## Exercise prompt
Could you convert the part of the records that opens with the line containing "### Sozialdemokratische Partei Deutschlands" and runs through the end of the records into a Markdown table with the columns Row and Text, leaving out blank lines?

## Provided entries
-=-=-=-=-
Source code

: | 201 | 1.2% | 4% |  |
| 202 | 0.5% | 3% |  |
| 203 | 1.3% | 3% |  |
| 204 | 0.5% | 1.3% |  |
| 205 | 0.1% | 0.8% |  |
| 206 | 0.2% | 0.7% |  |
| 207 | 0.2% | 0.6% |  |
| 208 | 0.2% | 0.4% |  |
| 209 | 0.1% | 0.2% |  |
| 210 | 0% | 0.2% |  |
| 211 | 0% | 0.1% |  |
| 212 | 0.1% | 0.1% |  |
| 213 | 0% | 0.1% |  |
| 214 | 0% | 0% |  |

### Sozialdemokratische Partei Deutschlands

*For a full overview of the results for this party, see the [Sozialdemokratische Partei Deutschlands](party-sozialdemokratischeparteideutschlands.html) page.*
-=-=-=-=-
## Exercise solution
| Row | Text |
|---|---|
| 1 | ### Sozialdemokratische Partei Deutschlands |
| 2 | *For a full overview of the results for this party, see the [Sozialdemokratische Partei Deutschlands](party-sozialdemokratischeparteideutschlands.html) page.* |